The New (Old) Language of Anti-Mexican Racism



Reposted from the NAACP/LDF defendersonline.com.

Mexican immigrants and other Latinos are today being described in terms such as “dangerous” and “criminal.” They are called “lazy” and reported to be “lurking on street corners.” The way they dress is said to be “funny” or “dirty.” They are “flooding the country.”

The new language of anti-Mexican racism is actually drawn on centuries-old images from the white racial framing of African Americans, now repurposed for other people with brown skin.

The current white diatribe targeting Mexican immigrants–revealed in polls, media commentaries, actions of Arizona legislators–is much like the invective used against African Americans during the civil rights era. Where does this language come from? It’s developed over centuries of real racial oppression, including slavery and Jim Crow, by whites that wanted to explain the social order in way that rationalizes the fact that black Americans were consistently at the very bottom of society. Now, a similar strategy is being used against Mexicans, Mexican Americans, and other Latinos.

This white racist frame adapts to new groups by reimposing old racist imagery and stereotypes, with some tweaking. Today, Mexican immigrants work at some of the most dangerous, difficult and lowest-paying jobs in the country. And, not coincidentally, an anti-Mexican language has emerged to justify their low position in the social order. It’s similar to the strategy of the old anti-black language rationalizing slavery, Jim Crow, and contemporary antiblack racism.

This old language of racism now circulates in new ways as it reverberates and spreads easily via the web. Just last year as concerns about the swine flu virus were widespread, rumors abounded on the Internet that swine flu might be a plot by Mexican immigrants to “reconquer” the U.S. by intentionally spreading the disease here. In the echo chamber of right-wing websites and cable news channels, such rumors often get picked up by mainstream news outlets.

Linguistics scholar, Otto Santa Ana, examined language used by mainstream media editors and reporters about Mexican immigrants. He found numerous newspaper articles with comments like this: Public programs are “a lure to immigrants.” The electorate has an appetite for “red meat of deportation.” INS agents catch “a third of their quarry.” We need to “ferret out illegal immigrants.” Today, in Arizona and many other areas in the U.S., whites’ use of the hostile metaphorical language of “burden,” “disease,” “invasion,” and “flooding the country” conveys an overt or subliminal image of Latino immigrants as very threatening and dangerous.
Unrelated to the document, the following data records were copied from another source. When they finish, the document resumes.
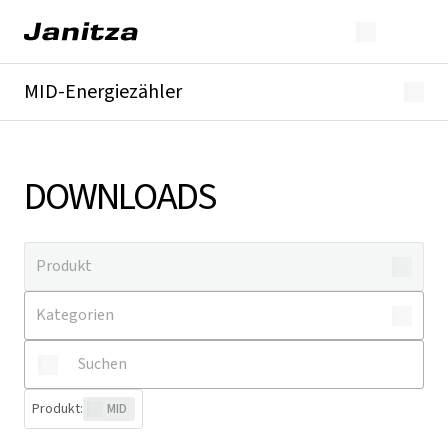
MID-Energiezähler
Überblick
Technische Details
Downloads
DOWNLOADS
Produkt
:
MID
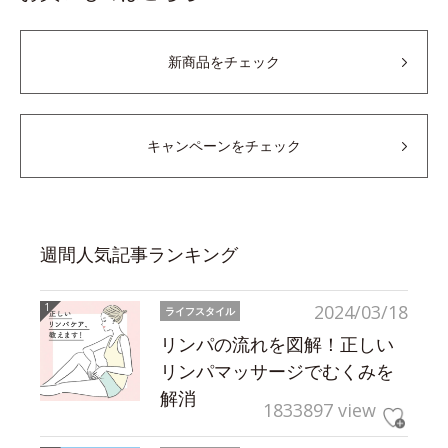
新商品をチェック
キャンペーンをチェック
週間人気記事ランキング
2024/03/18
ライフスタイル
リンパの流れを図解！正しい
リンパマッサージでむくみを
解消
1833897 view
Recently, an Assistant Director of the Texas Election Division jokingly suggested that local white election officials should “speak slowly and loudly, in broken English” to Latino voters in need of the language assistance required under the law. Such mocking is not new, for whites have for centuries mocked the accent and character of English spoken by African Americans.

Anthropologist Jane Hill has pointed to the widespread use of mock Spanish by whites–made-up terms such as “no problemo,” “el cheapo,” “watcho your backo,” “hasty banana,” and “no way, Jose.” These terms incorporate a negative framing of Mexicans and Mexican Americans. As Hill puts it, through the means of mock Spanish “people are endowed with gross sexual appetites, political corruption, laziness, disorders of language, and mental incapacity.” This too is similar to the way whites have mocked black speakers of English, for centuries.
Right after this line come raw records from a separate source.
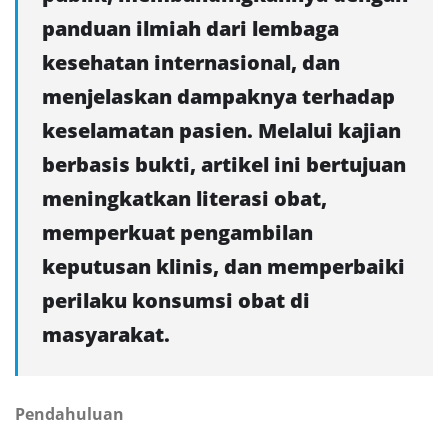
panduan ilmiah dari lembaga
kesehatan internasional, dan
menjelaskan dampaknya terhadap
keselamatan pasien. Melalui kajian
berbasis bukti, artikel ini bertujuan
meningkatkan literasi obat,
memperkuat pengambilan
keputusan klinis, dan memperbaiki
perilaku konsumsi obat di
masyarakat.
Pendahuluan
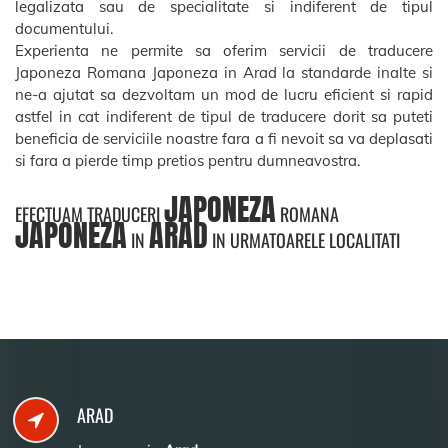
legalizata sau de specialitate si indiferent de tipul
documentului.
Experienta ne permite sa oferim servicii de traducere
Japoneza Romana Japoneza in Arad la standarde inalte si
ne-a ajutat sa dezvoltam un mod de lucru eficient si rapid
astfel in cat indiferent de tipul de traducere dorit sa puteti
beneficia de serviciile noastre fara a fi nevoit sa va deplasati
si fara a pierde timp pretios pentru dumneavostra.
JAPONEZA
EFECTUAM TRADUCERI
ROMANA
JAPONEZA
ARAD
IN
IN URMATOARELE LOCALITATI
ARAD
This new language of anti-Mexican racism matters. The way legislators, mainstream media, and everyday folks talk about the issue of immigration matters because it has real consequences for peoples’ lives. If people are deemed “illegal,” it becomes easier to enact laws threatening their existence. If Mexican immigrants are “dangerous,” it becomes easier to deny them basic human rights.

There are many lessons we can learn from earlier civil rights struggle. One of the most important ones is that the right to respect through language is a crucial part of the struggle for equality and human dignity.